FENERBAHÇE KULÜBÜ'NÜN AÇIKLAMASI

Hürriyet Gazetesi’nin Fenerbahçe'ye yönelik özellikle 2013’ün son döneminden bugüne ulaşan ve 3 Temmuz’u gündemde tutmak amaçlı yayınları bugün karşımıza  bir kez daha planlı ve stratejik bir ‘röportaj’ olarak çıkmaktadır.

Yıllar önce Türkiye’den ayrılan bir oyuncunun, bir takım yakışıksız ve imalı sözler ile Fenerbahçe’nin aleyhine konuşması adına ayarlanan röportaj bugün yine Hürriyet gazetesinin manşetinde yer almıştır.

Kamuoyunun dikkatine sunmak istediğimiz husus; söz konusu röportajın İstanbul ve Taşra baskısı arasındaki farklar ve farklılıklardır.

Röportajın taşra baskında yer alan ancak şehir baskısından çıkarılan Romanya’da yaşayan ve Galatasaray ile ilgili her fotoğrafta kendine yer bulan Tamer Atalay’ın, Lutfi Arıboğan ve Mehmet Aslan ile olan ilişkisi tarafımızdan tesadüf olarak nitelendirilemeyecek boyuttadır.

Zira bu şahsın İstanbul baskısından kaçırılma sebebi de bu ilişkiler yumağıdır.

Fenerbahçe Spor Kulübü olarak, bu kirli tezgahı kuranları biliyor ve bu çirkinlik içinde yer alan her isme ve her kuruma karşı ayrı ayrı hukuki ve cezai takibata geçeceğimizi deklare ediyoruz.

Kanaatimizce, son zamanlarda, bütünlülük ve devamlılık arz eden Fenerbahçe’ye yönelik bu haberlerin amacı açıktır.

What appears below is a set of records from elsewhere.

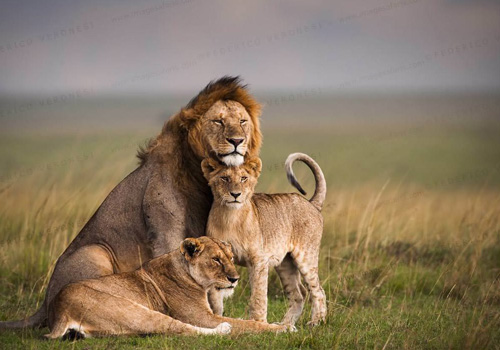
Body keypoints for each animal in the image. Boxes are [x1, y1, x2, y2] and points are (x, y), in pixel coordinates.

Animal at [0, 77, 264, 330]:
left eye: (242, 121)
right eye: (218, 122)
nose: (237, 141)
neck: (198, 173)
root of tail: (45, 303)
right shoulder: (166, 232)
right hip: (95, 252)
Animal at [47, 237, 292, 338]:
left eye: (231, 258)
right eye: (216, 260)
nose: (235, 279)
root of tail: (59, 310)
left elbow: (245, 320)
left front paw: (275, 323)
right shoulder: (201, 317)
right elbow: (247, 324)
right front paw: (283, 328)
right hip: (132, 310)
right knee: (178, 328)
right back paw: (223, 329)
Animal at [202, 153, 328, 326]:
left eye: (243, 178)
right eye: (224, 178)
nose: (235, 194)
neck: (230, 217)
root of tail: (311, 203)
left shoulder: (258, 260)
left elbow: (258, 296)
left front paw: (258, 323)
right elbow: (215, 298)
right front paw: (216, 319)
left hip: (306, 257)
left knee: (318, 290)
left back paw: (316, 322)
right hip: (285, 264)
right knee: (298, 294)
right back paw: (285, 325)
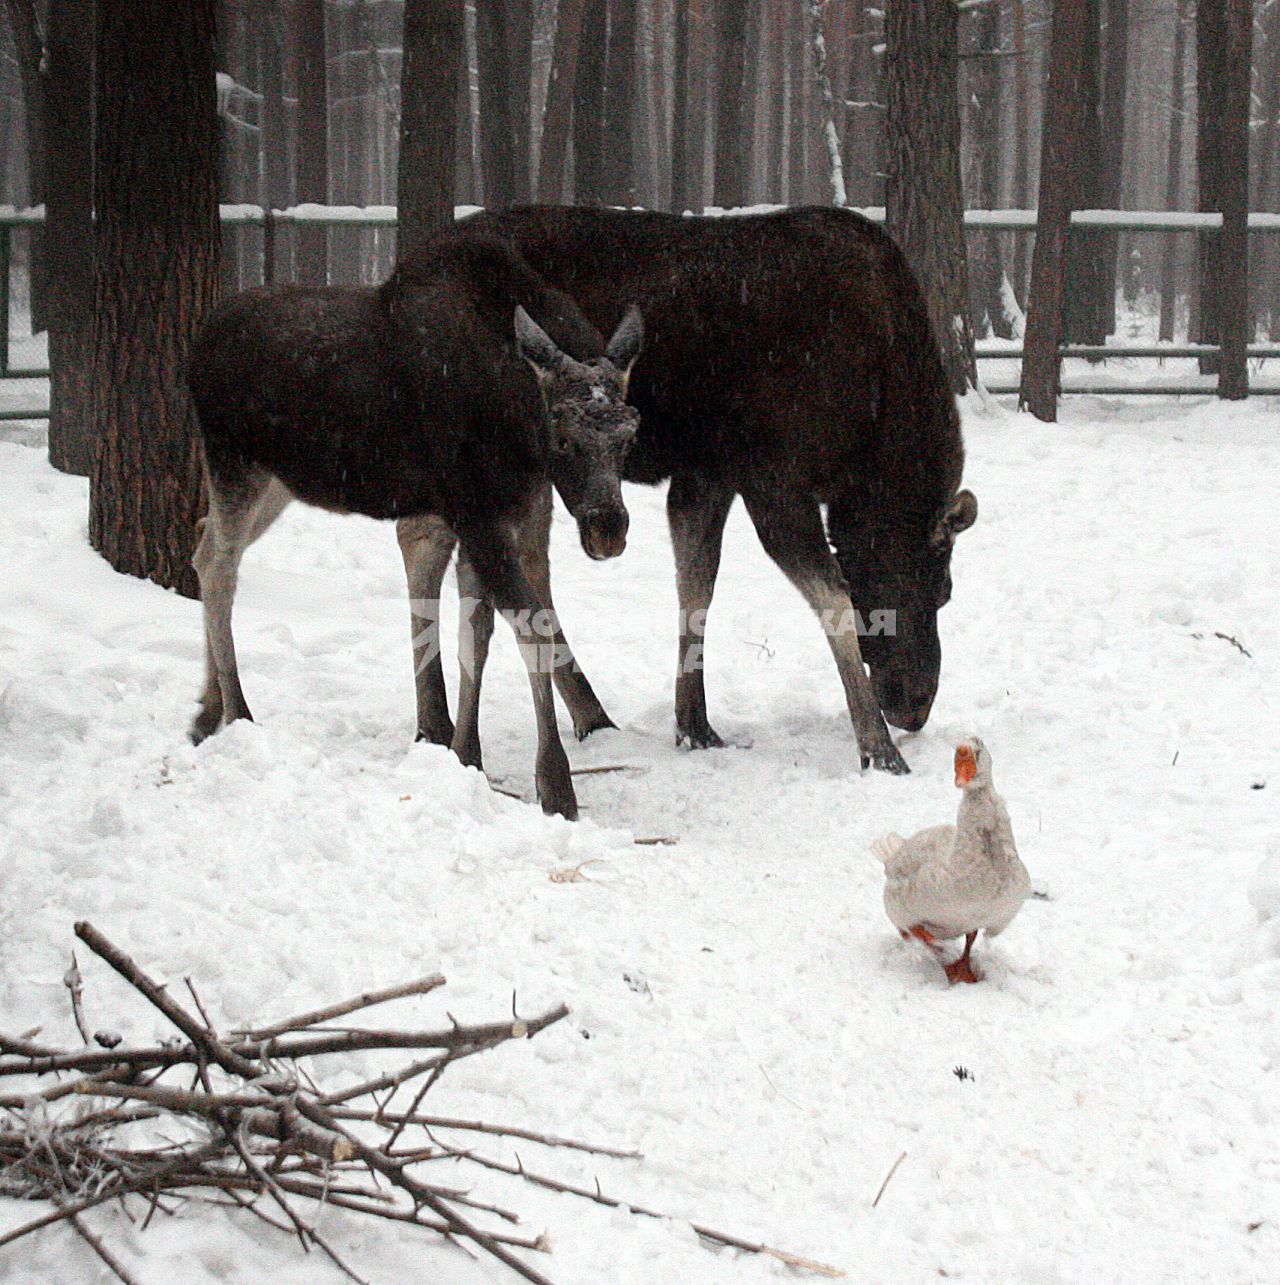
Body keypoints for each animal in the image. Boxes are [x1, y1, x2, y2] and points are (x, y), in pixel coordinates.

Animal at [185, 235, 645, 817]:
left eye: (630, 435)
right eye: (563, 436)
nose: (609, 529)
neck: (518, 419)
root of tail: (194, 348)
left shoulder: (509, 513)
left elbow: (476, 633)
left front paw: (466, 752)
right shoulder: (478, 514)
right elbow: (530, 628)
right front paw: (555, 783)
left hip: (276, 483)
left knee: (204, 549)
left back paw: (207, 708)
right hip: (235, 464)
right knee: (220, 567)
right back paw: (238, 710)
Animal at [403, 205, 981, 776]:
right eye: (942, 589)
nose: (914, 706)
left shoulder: (709, 472)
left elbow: (697, 583)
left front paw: (694, 725)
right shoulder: (773, 480)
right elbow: (832, 599)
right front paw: (877, 747)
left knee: (524, 567)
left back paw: (588, 713)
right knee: (425, 544)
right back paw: (436, 724)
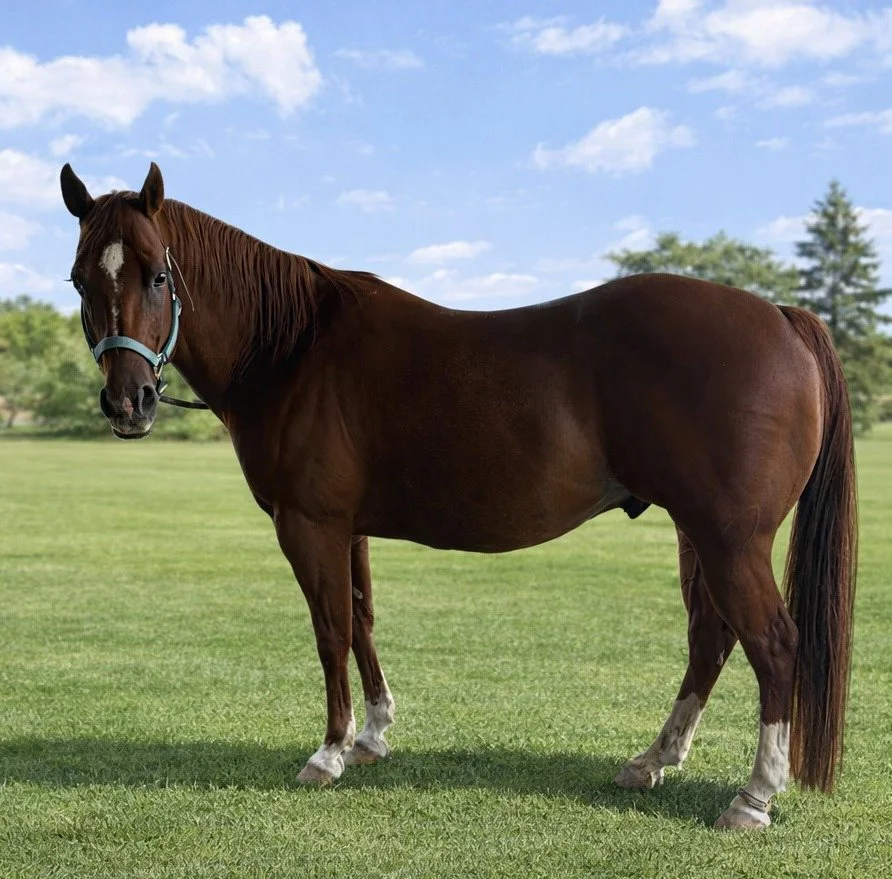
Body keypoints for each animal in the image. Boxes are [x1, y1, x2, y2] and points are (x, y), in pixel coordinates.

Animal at [60, 162, 857, 830]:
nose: (128, 402)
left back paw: (753, 797)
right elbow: (362, 620)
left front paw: (328, 753)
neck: (294, 348)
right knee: (711, 639)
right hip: (699, 533)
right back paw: (653, 760)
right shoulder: (347, 526)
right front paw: (373, 735)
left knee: (773, 645)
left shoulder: (309, 524)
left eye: (158, 276)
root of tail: (779, 316)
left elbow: (330, 632)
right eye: (78, 281)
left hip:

Murad edilen husus; Fenerbahçe’nin adil ve yeniden yargılanma yolunun kesilmesidir.

Zira, ismi geçen şahıslar ve temsil ettikleri zihniyet çok iyi bilmekte ve bu nedenle korkmaktadırlar ki adil ve yeniden yargılanma yolunda verilecek bir kararda artık yargılanan yalnızca Fenerbahçe olmayacaktır.

Bu skandal röportaja imza atan ve attıran tüm sorumlular hakkında Hürriyet gazetesinin tavrının dikkatle takipçisi olacağımızı kamuoyuna bildirmekle birlikte;

Fenerbahçe’nin hassasiyetlerine, halihazırda kesinleşmemiş bir yasal süreçteki adil yargılanma hakkına saygı göstermeyen Hürriyet Gazetesi gibi kişi ve kurumlarla olan ilişkimizi bu tarih itibariyle dondurduğumuzu, bu yöndeki her tür tedbiri gerek re’sen gerekse yasal yollarla uygulayacağımız yönündeki kararlılığımızı tüm Fenerbahçeliler’e duyururuz.